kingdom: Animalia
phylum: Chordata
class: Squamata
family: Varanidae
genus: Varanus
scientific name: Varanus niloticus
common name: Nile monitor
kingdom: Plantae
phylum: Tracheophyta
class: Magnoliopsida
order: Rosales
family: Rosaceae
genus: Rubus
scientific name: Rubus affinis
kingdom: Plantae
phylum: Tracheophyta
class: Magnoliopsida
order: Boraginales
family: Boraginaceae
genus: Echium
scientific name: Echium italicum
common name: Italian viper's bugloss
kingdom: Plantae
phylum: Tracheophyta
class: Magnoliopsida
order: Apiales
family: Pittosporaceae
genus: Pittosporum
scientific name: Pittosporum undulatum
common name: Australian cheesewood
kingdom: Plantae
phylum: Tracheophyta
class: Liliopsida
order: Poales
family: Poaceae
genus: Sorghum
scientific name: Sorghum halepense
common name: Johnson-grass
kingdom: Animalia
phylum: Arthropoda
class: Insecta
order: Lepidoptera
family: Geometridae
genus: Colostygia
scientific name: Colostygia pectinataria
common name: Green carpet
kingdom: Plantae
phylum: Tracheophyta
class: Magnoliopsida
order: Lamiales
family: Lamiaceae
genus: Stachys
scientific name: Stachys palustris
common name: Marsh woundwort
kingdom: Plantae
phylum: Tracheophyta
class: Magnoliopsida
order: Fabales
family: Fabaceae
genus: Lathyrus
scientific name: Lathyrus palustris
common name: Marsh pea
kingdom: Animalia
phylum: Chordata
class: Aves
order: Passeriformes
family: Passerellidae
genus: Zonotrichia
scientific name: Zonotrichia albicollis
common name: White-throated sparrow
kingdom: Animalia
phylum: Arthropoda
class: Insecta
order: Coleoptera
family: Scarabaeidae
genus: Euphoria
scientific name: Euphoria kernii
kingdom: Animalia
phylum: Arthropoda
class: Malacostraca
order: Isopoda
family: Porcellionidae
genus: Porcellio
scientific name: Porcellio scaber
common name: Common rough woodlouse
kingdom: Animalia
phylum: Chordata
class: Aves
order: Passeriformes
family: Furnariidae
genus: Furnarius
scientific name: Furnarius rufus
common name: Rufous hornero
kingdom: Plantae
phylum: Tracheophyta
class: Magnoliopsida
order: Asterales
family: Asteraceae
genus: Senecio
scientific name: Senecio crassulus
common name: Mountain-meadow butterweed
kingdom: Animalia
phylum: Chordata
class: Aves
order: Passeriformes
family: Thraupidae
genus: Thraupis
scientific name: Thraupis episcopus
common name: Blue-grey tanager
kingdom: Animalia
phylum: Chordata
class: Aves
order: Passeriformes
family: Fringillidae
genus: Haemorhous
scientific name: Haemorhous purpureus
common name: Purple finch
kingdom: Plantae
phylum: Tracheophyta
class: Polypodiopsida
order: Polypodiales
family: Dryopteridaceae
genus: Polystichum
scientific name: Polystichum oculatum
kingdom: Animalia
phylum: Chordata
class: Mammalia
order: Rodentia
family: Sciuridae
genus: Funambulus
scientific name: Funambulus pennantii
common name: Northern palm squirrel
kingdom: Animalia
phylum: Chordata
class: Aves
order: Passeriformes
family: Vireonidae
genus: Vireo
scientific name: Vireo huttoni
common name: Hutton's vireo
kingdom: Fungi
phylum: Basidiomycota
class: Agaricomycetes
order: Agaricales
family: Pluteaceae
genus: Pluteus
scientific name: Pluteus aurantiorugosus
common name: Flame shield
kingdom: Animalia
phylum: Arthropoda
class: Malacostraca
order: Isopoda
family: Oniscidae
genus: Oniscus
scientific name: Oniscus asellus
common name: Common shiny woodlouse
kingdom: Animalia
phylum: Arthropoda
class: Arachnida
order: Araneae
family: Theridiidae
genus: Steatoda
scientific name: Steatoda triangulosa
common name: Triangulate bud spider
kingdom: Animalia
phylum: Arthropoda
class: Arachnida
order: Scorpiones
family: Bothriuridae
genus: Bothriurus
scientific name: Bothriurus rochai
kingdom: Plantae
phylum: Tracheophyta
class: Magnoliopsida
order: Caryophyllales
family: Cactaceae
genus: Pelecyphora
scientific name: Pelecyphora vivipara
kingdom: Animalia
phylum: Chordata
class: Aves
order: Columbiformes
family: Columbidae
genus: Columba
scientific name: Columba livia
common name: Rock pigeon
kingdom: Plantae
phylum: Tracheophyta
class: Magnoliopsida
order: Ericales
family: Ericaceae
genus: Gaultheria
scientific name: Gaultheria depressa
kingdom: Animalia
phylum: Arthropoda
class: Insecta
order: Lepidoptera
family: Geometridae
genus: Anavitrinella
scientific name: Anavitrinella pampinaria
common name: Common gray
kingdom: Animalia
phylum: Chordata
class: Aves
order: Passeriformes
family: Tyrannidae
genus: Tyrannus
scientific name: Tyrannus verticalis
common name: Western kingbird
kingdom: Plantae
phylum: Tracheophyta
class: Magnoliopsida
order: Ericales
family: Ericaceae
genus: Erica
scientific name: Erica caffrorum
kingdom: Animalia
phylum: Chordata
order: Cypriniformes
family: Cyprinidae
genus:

= = = =

* [YOUR TASK]: Copy the lines word for word, beginning at the start of the records and stopping after the line that contains "order: Apiales".

* [SOLUTION TO THIS PROBLEM]:
kingdom: Animalia
phylum: Chordata
class: Squamata
family: Varanidae
genus: Varanus
scientific name: Varanus niloticus
common name: Nile monitor
kingdom: Plantae
phylum: Tracheophyta
class: Magnoliopsida
order: Rosales
family: Rosaceae
genus: Rubus
scientific name: Rubus affinis
kingdom: Plantae
phylum: Tracheophyta
class: Magnoliopsida
order: Boraginales
family: Boraginaceae
genus: Echium
scientific name: Echium italicum
common name: Italian viper's bugloss
kingdom: Plantae
phylum: Tracheophyta
class: Magnoliopsida
order: Apiales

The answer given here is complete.